The Delhi police may send ex-Union minister Shashi Tharoor's wife Sunanda Pushkar's viscera samples to forensic laboratory in United States or Britain to confirm if the poison was radioactive isotopes.
The police are considering sending the samples to foreign nations as the required tests for radioactive isotope Polonium 210 cannot be run in Indian laboratories.
"The viscera samples may now be sent to an FBI lab in the US or lab in UK," Hindustan Times quoted a senior police official as saying.
This step is being considered after the Delhi police registered a murder case under IPC Section 302 against unknown persons on Tuesday in the Pushkar's death based on All India Institute of Medical Science's (AIIMS) third and final report.
AIIMS submitted the final medical report of Pushkar on 29 December claiming that Tharoor's wife died of poisoning, which was either injected was given orally. Delhi Police commissioner BS Bassi revealed the report on 6 January.

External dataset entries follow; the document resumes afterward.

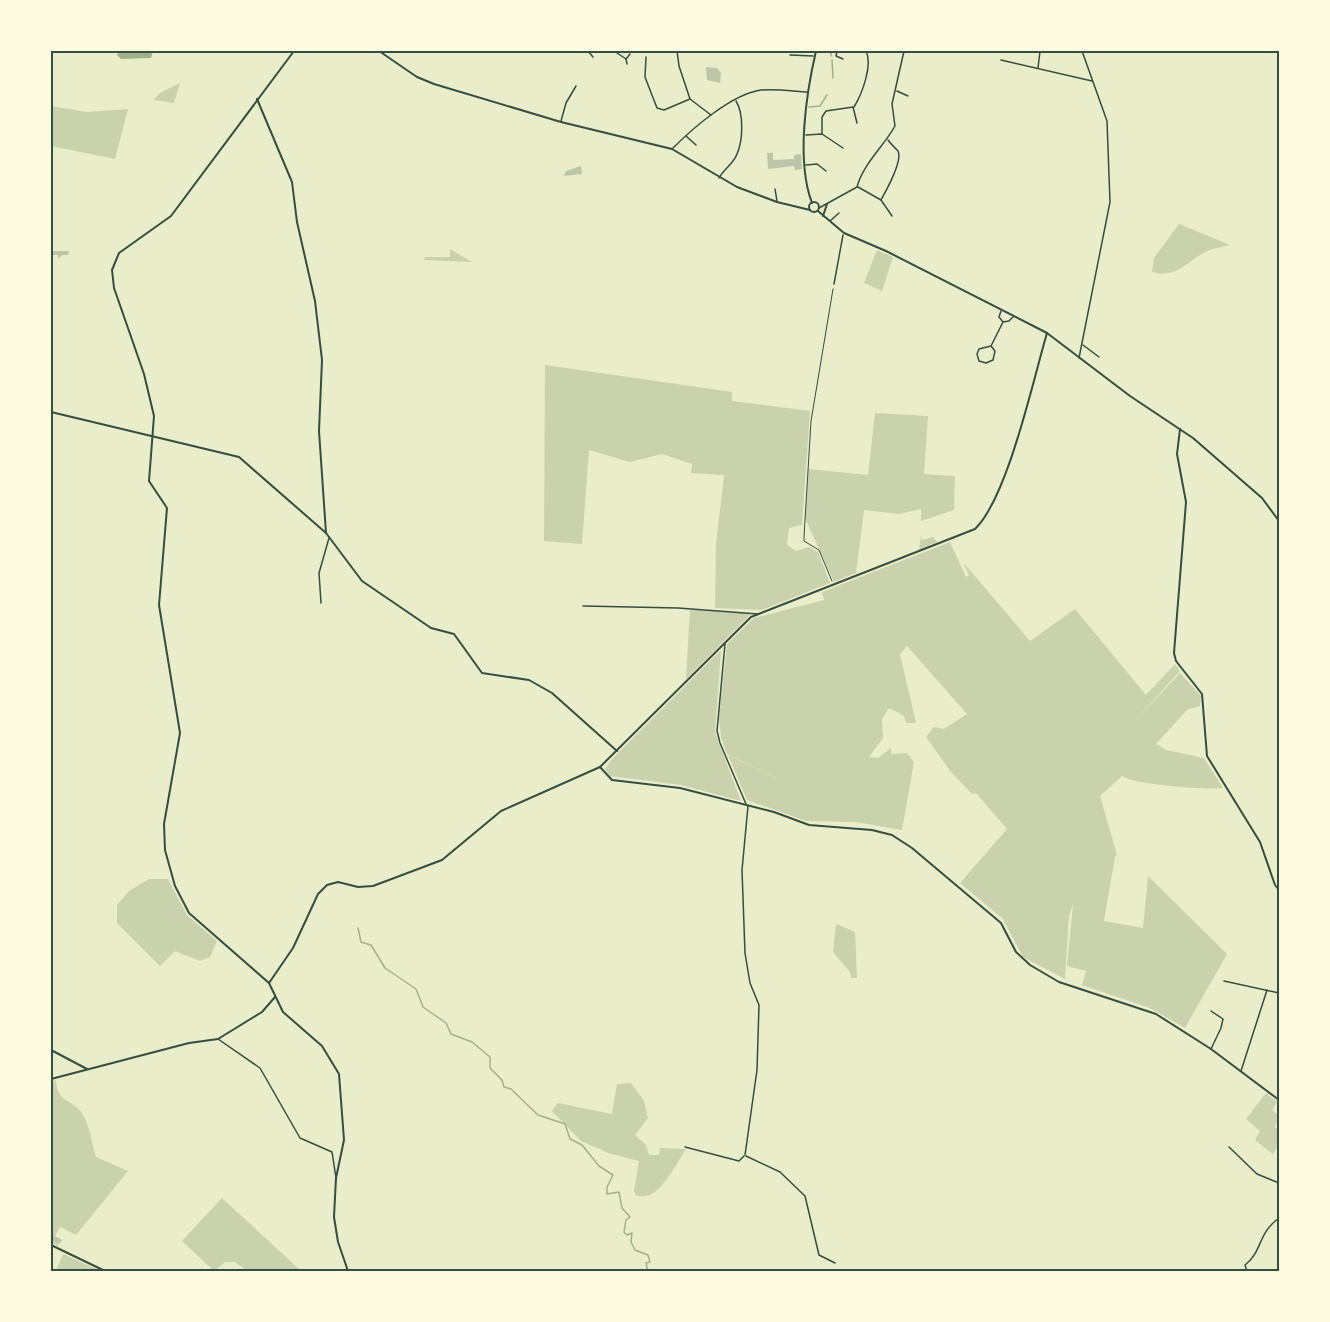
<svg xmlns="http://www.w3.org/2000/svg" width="1330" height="1322" font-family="Inter,sans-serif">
  <rect width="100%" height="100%" fill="#e9edc9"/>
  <g fill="#cad2ad">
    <polygon points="180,83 174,103 153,100 160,93"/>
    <polygon points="51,106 87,112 128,109 115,159 51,146"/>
    <path d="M 1179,224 L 1230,245 C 1223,247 1214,248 1207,251 C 1187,261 1177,279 1152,272 L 1154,258 Z"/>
    <polygon points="450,249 472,262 424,260 425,257 450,257"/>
    <polygon points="877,250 893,257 882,291 864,283"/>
    <polygon points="545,365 732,392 732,401 810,411 802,525 789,528 787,545 796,551 809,547 818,552 830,583 762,610 715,608 716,544 724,475 691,473 692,464 662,454 630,462 589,450 582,544 544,541"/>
    <polygon points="875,413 928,416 924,474 955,476 954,510 921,521 921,509 899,514 864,510 856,573 834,582 805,518 808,469 868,475"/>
    <polygon points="921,536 922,540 933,537 937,542 919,550"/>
    <path d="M 950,542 L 966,577 L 969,575 L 963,562 L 1030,641 L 1075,609 L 1146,695 L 1175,664 L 1180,671 L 1132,724 L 1180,673 L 1201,696 L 1200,706 L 1188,709 L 1154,746 L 1157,744 L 1166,750 L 1204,758 L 1223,788 C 1205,790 1136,785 1122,776 L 1100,796 L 1117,855 L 1115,857 L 1104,921 L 1143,928 L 1148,876 L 1227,954 L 1185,1028 L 1150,1008 L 1082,985 L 1086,971 L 1067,966 L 1073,904 L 1069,916 L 1065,979 L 1023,957 L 1003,919 L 960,883 L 1007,829 L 976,793 L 972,794 L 951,772 L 926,737 L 934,727 L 944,729 L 967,714 L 907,646 L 900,654 L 916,723 L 906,723 L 904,716 L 889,708 L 882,719 L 883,738 L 869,757 L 878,758 L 891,748 L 891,754 L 907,753 L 914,762 L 902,830 L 856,822 L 806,821 L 747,800 L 728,755 L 807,793 L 727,754 L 721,737 L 719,718 L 727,644 L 754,618 L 824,600 L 822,592 Z"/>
    <polygon points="690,609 752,613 686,679"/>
    <polygon points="721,650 715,733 741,801 681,785 610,776 605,769 611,760"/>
    <polygon points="149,879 168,879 187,915 217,941 210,957 200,961 175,951 160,966 117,923 117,905 129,891"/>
    <polygon points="836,924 855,932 857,978 851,978 850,972 833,952"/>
    <path d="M 56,1080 C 58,1106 74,1098 83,1115 C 90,1127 92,1144 96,1157 L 128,1171 L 76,1235 L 60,1227 L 55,1236 L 62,1240 L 57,1246 L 51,1242 L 51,1082 Z"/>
    <path d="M 631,1083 L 644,1101 L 648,1118 L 635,1135 L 646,1145 L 649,1155 L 659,1155 L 660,1148 L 686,1149 C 675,1165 658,1204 636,1195 L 634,1191 L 639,1161 L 608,1153 L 581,1141 L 552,1111 L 558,1103 L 612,1114 L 617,1084 Z"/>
    <polygon points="1266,1093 1277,1102 1272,1110 1279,1116 1275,1127 1279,1130 1278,1146 1273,1154 1255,1140 1260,1131 1246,1119"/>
    <polygon points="222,1198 299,1269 300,1271 247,1271 235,1262 225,1262 214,1271 182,1241"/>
    <polygon points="63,1254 101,1271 56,1271"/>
  </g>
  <polygon fill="#a3b18a" points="119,51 153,51 151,58 121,59 117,55"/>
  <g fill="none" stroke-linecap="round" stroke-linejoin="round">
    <g stroke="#a3b18a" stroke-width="1.5">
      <polyline points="831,51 831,56"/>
      <polyline points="832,60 833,78"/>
      <polyline points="809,107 820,106 827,95"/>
      <polyline points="358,928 361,942 371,945 385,968 416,989 423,1007 446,1023 451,1034 472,1042 490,1057 490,1068 502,1080 504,1087 511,1089 538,1115 565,1124 570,1139 582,1145 599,1166 613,1175 607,1187 607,1194 619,1192 622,1208 630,1217 626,1220 624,1232 627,1235 632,1233 631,1242 635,1250 648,1255 650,1262 646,1263 648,1271"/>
    </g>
  </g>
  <g fill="#bcc5a7">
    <polygon points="706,67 717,68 721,73 720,83 707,80"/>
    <polygon points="767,153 773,153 773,160 794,159 794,155 801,154 802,169 795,170 794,166 768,169"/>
    <polygon points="581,166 582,174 564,176 566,171"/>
    <polygon points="53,251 69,251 68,255 62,255 58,259 58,255 53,255"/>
    <polygon points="51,1235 62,1240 60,1243 51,1240"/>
  </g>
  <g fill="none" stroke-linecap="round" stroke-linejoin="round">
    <polyline stroke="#344e41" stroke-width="1" points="832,581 819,550 804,541 804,537 811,421 833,289"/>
    <g stroke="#344e41" stroke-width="1.5">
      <polyline points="588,51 593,57"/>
      <polyline points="614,51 626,59"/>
      <polyline points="677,51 679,66 690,99 711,115"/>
      <polyline points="837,51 836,56 843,59"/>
      <polyline points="908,51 913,52"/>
      <polyline points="1047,51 1063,51"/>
      <polyline points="790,55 813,56"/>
      <polyline points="646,57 645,77 657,108 664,110 690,99"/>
      <polyline points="1001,60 1092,81"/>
      <polyline points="627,64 626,59 630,54"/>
      <polyline points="1038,68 1040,51"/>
      <polyline points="897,91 908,96"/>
      <path d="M 854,107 C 862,94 873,65 866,51"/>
      <polyline points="561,121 566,103 576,86"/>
      <polyline points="822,134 822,117 826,111 853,107 857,123"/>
      <polyline points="806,135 822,134 843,148"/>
      <polyline points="686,136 696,145"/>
      <path d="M 673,148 C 693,128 732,94 761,90 C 776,89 792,91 807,92"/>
      <polyline points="806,165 817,164 826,171"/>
      <path d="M 719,178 C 724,169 734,163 737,154 C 743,140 744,114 736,101"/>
      <polyline points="858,187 881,200 892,216"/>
      <polyline points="775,189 777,201"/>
      <path d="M 881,200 C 886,191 903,161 898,151 C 895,148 891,144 888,140"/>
      <path d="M 819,208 L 857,187 C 863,164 884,146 895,126 L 892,104 L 904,51"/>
      <polyline points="830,221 839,213"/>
      <polyline points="834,284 843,235"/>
      <polyline points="1001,311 999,317 1003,322 1009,321 1013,317"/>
      <polyline points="1083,345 1099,357"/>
      <polyline points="991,346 979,349 977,354 979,361 986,363 993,360 995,351 991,346 1003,322"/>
      <polyline points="1079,358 1110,202 1107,121 1082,51"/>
      <polyline points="321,603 319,573 329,538"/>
      <polyline points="583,606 678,608 758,614"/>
      <polyline points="725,644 717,731 720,743 746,804"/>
      <polyline points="1224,981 1279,993"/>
      <polyline points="1211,1011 1223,1019 1221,1028 1211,1049"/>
      <polyline points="218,1039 260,1068 300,1138 332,1152 336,1178"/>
      <polyline points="1241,1071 1267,990"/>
      <polyline points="685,1147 739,1161 744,1156"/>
      <polyline points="1229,1147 1257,1174 1279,1183"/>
      <polyline points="745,1155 757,1070 759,1005 750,983 745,953 742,870 748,806"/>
      <polyline points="746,1156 780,1172 805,1196 819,1255 835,1263"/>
      <path d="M 1247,1271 L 1245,1265 C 1263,1251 1257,1234 1279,1218"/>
    </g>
    <g stroke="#344e41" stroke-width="2">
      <polyline points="257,99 292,182 297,222 315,301 322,360 319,431 326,533"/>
      <path d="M 812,203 C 796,161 806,94 816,51"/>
      <polyline points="51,412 239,457 326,533 362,581 431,628 454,634 482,673 529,680 552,693 617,751"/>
      <polyline points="1180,429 1177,454 1186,502 1174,653 1176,661 1202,694 1207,756 1260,842 1275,885 1279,890"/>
      <polyline points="600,767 612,780 680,788 774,812 809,825 872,830 892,835 912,848 1001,923 1016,952 1030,965 1059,982 1156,1014 1211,1049 1279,1100"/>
      <path d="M 269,983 L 293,948 L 318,894 L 327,885 L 338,882 L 358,887 L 373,886 L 442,860 L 501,811 L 600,767 L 751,617 L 975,529 C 1008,497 1033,380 1047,333"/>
      <polyline points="269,983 189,913 175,886 165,850 164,824 180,733 159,605 167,508 149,481 154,416 144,374 114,288 112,270 119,253 171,216 294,51"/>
      <polyline points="269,983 283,1012 322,1046 339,1074 344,1140 336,1178 334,1217 338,1242 348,1271"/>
      <polyline points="51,1050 87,1069"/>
      <polyline points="51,1079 189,1043 218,1039 262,1012 275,997"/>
      <polyline points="1279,1187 1279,1207"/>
      <polyline points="51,1245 105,1271"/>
    </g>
    <g stroke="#344e41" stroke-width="2">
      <polyline points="379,51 417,77 434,84 561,122 672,149 737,187 777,202 810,210"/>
      <circle cx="814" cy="207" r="5"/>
      <polyline points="818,211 844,233 886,251 1047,333 1130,396 1193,438 1262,498 1279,521"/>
      <polyline points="823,216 827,204"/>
    </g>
  </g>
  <rect width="1330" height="1322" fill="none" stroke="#fefae0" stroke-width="105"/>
  <rect x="52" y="52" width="1226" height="1218" fill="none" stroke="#344e41" stroke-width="2"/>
</svg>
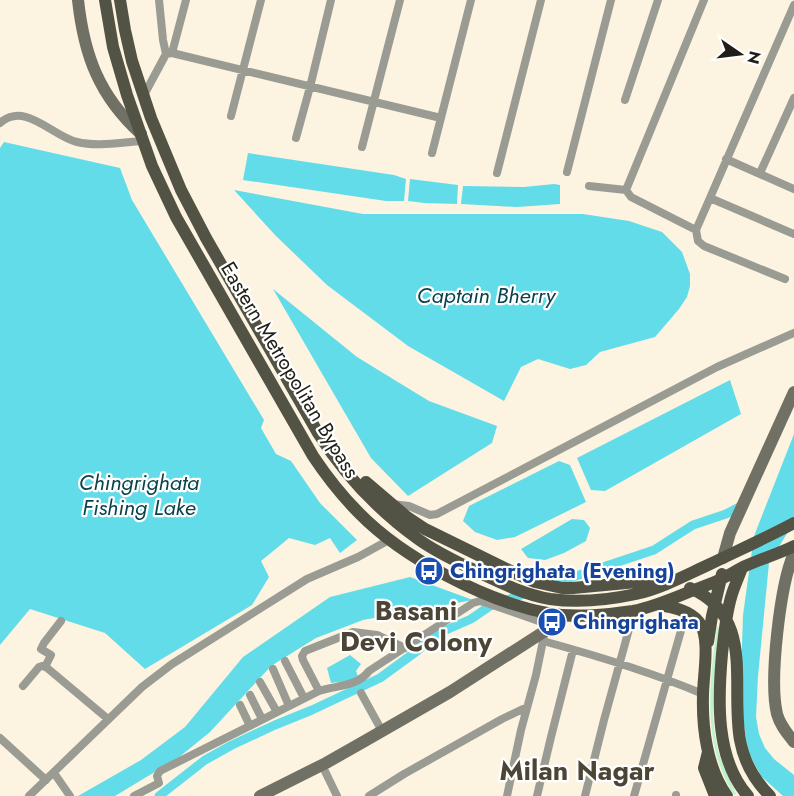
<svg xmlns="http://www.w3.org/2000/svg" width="794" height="796" viewBox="0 0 794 796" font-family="Jost,sans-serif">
	<rect width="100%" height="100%" fill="#fcf3e0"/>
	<path fill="#bdf3cc" d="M717,627L720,628C716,668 708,711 718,750C722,765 730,779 736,794L734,795C702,744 709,685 717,627Z"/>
	<path fill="#63dce9" d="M4,142L120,168L132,200L264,420L261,428L276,454L291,461L320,503L357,540L340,553L330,538L315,545L289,538L261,561L269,577L252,605L145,669L105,633L30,609L0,645V148Z
		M248,153L394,175L406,179L404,201H386L243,180Z
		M410,179L458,185L457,204L424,203L408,201Z
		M554,184L560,185V204L517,207L461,204L463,186L524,187Z
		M234,190L363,214H583L629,221L662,232L682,252L690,274V286L687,297L679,309L655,337L600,352L586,365L570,369L538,359L521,367L504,401L408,346L327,285L276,236Z
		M273,289L357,357L429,401L497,426L492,443L408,496L371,458Z
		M730,380L741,414L605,491L591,490L577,458Z
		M794,434V522L769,563L758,676L756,717L759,734L765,748L774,759L794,775V796H783L761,776L748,752L741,704L742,645L743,615L754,536Z
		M559,461L570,465L586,502L515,537L497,540L475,532L463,521L469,506Z
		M572,519L584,520L590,528L586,541L564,553L545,560L528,558L521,549Z
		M410,577L473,600L363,620L316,638L271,666L210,732L178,758L115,796H78L141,760L185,727L243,657L330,597Z
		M350,655L361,664L356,671L359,679C349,682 341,681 331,683L327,668Z"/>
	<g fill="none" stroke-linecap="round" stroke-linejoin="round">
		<path stroke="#63dce9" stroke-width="9" d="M549,585L654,550L693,525L726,514L743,505
			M159,796L205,760L232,745L275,725L312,710L380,678L417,651L437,634L471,619L490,606L521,595"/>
		<path stroke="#9a9b92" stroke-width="8" d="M172,53L186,0
			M166,54L172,53L441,118
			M144,95L166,54L163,40L159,0
			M625,100L658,0
			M231,116L261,0
			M0,123C25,101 52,136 77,142C98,147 122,142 143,141
			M296,138L310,87L331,0
			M362,147L400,0
			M432,153L471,0
			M726,159L794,189
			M567,172L611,0
			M497,173L541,0
			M760,173L794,98
			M589,186L626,190
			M710,198L794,234
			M696,230L631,197L626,190L704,0
			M785,279L704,246L698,241L696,230L794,5
			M392,504L409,506L430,515L437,514L717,367L794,333
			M543,641C598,656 651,672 703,694
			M285,661L304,698
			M45,667L51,655L41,649L44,643L61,621
			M273,669L289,706
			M260,682L277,712
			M23,686L39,667L42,666L46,667L108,719
			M319,691L303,660L302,656L305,651L353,632L377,635L405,648
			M361,693L382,731
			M250,695L262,719
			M240,705L250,726
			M0,738L46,780
			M322,765L337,796
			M54,773L70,796
			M29,796L142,687L172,664L307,579L358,557L389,540
			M134,796L159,783L157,776L160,771L319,691C337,685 357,687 369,671L473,603L480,601L484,602L547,624
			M369,796L404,774L502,719L527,707
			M507,796L521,730L536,675L545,631
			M537,796L551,737L573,650
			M585,796L604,720L634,611
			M634,796L686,613
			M676,796V795"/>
		<path stroke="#707064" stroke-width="12" d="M78,0C84,55 99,96 141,134
			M794,553C780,585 769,680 777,714C780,725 787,733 794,742
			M723,558L730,533L794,392
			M260,796L326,763L363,742L450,692L545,631L549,613"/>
		<path stroke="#525344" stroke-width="12" d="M105,0L113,47L127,95L152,166L176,217L313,456C327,477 342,496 359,513C403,558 485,601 547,613C572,618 608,615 633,611C654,607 674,598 694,590C704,586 714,583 723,578C730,575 737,570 743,567C760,559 778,554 794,546
			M120,0L125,30L132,61L151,118L181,190L206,238L318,433C344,474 378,510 418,539C437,553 460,563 482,574C503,584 526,595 550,599C578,603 608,600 636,594C662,588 684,576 708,565C737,551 766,538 794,523
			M366,482L407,517L425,529L517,574L535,582L562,588H573L637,582H664
			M742,568C739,576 735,585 732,594C726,613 724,634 722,654C718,699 715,759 748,796
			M690,588C756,617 730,684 740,740C744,762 754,780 770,796
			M658,605C672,607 689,610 699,622C711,638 703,676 703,695C702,728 707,768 727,796
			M708,642L712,616L722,574
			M708,752L704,768L715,796"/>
	</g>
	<defs>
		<g id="bus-disc" transform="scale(1.5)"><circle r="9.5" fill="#1a4fb4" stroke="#fff"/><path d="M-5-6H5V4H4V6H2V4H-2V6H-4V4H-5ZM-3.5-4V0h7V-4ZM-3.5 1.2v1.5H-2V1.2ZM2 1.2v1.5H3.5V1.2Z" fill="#fff"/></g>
	</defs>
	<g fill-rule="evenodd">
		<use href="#bus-disc" x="429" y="571"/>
		<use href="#bus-disc" x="552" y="622"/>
	</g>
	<g text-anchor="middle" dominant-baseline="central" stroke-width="4.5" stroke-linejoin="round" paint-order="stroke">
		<g font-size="21" fill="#211e17" stroke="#fff">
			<text transform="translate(290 370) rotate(59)">Eastern Metropolitan Bypass</text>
		</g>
		<g font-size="21" font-weight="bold" fill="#164399" stroke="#fff" text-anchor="start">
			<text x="450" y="571">Chingrighata (Evening)</text>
			<text x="573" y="622">Chingrighata</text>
		</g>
		<g font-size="22" font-style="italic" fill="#0a4349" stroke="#fff">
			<text x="486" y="295">Captain Bherry</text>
			<text x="139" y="482">Chingrighata<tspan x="139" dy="25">Fishing Lake</tspan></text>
		</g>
		<g font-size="27" font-weight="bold" fill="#4c4536" stroke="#fff">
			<text x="416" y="610">Basani<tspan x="416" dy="31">Devi Colony</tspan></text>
			<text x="577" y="770">Milan Nagar</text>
		</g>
	</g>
	<g transform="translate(740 54) rotate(104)" stroke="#ffffff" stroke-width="4.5" paint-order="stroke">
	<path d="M0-4.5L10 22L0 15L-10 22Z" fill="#211e17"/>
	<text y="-9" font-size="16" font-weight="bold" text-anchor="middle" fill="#211e17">N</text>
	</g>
</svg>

Uncertain about the chemical that killed Pushkar, AIIMS doctors mentioned a number of chemicals that could have been possibly led to her death.
"The medical board had maintained that the death was unnatural and due to poisoning. However, it has clearly listed a number of poisons, most of which are radioactive chemicals which cannot be detected during forensic tests in Indian labs including thallium, polonium 210, nerium oleander, snake venom, photolabile poisons and heroin," HT sources said.
Pushkar's murder will now be investigated from the very beginning by a Special Team, which has been assigned the case.
On the evening of 17 January 2014, Tharoor found the dead body of his wife Pushkar in room number 345 of the Leela Palace hotel in New Delhi.